Looming water shortage in the country has led to calls for conservation from all quarters. Agriculture with its 90 percent consumption is the primary user of Pakistan’s total freshwater resources; hence, the sector has been rightly chided for inefficient irrigation practices and a need to rethink cropping patterns based on crop value and water requirement (see “Water conservation: a win-win for agriculture?”, published in these pages on August 20, 2018).
However, if specter of water scarcity is not enough of an incentive to effect efficiency in irrigation methods, farming economy may be willing to consider the higher crop yield that shall accompany lower water use. Reportedly, overuse of water is more harmful to crop yield than pest attacks.
So why do local farmer over-water their fields when it is so obviously against their self-interest? While lack of technical knowledge may be one reason, farmers too are rational economic players, regardless of education background. Moreover, lack of formal training becomes less significant as farming communities retain institutional memory in the form of years of shared experience.

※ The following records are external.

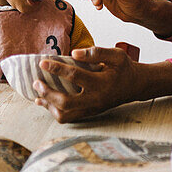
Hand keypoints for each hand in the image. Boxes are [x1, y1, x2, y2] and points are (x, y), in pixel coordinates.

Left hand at [33, 45, 171, 122]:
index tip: (42, 62)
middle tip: (37, 82)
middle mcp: (96, 99)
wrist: (135, 86)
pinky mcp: (89, 113)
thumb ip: (96, 52)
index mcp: (102, 82)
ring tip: (38, 95)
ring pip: (65, 115)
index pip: (75, 75)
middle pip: (66, 101)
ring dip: (49, 105)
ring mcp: (92, 109)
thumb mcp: (115, 55)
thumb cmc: (123, 68)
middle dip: (48, 92)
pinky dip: (55, 111)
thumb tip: (74, 53)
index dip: (57, 68)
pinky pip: (68, 118)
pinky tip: (47, 102)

Anecdotal evidence suggests that fear is the primary driver behind overuse: scared of running out of water supply before cultivation period ends, farmers tend to overuse water even as they are fully aware of lower productivity risk. This is especially significant for fields dependent on shared canals where farmers wait their turns for supply. However, afraid of power outages and increase in fuel price, farmers relying on tube wells to abstract groundwater are also faced with a similar predicament. Irregular precipitation pattern is another driver as farmers prefer lower yield from over watering than zero yield in case of no rain.
Thus, a pattern of loss aversion is observed in farming community as they choose to cultivate low risk cereal cash crops such as sugarcane, wheat and maize to high yield crops such as vegetables, oilseeds and in recent years, even cotton. This appears to be a rational response to asymmetry of information regarding weather patterns and water availability.
While this is only one of the several bottlenecks in agricultural value chain, it is not one without a solution. Efficient irrigation requires that farmers be able to monitor soil moisture content continuously. To this end, Nestle Pakistan has helped locally develop smart soil moisture sensors that measure the water level of soil by regularly sending data to a cloud based server. Farmers are meant to receive uninterrupted information about how much and which area to irrigate, allowing them to keep the farm from under or over irrigation.
According to a news report from last year, Nestle plans to make these available in the market for as low as ten thousand rupees. Skeptics may be weary of what they call a ‘nice PR gimmick’ by a large MNC, water conservation makes good economic sense for a business deeply concerned about future of country’s water supply, literally a raw material for one of its high-value contributing flagship brands.
Rarely have corporate and small farmer’s interest aligned so well, even if for a very short-term. Farmers should jump at the opportunity and reap the benefits. What is the downside?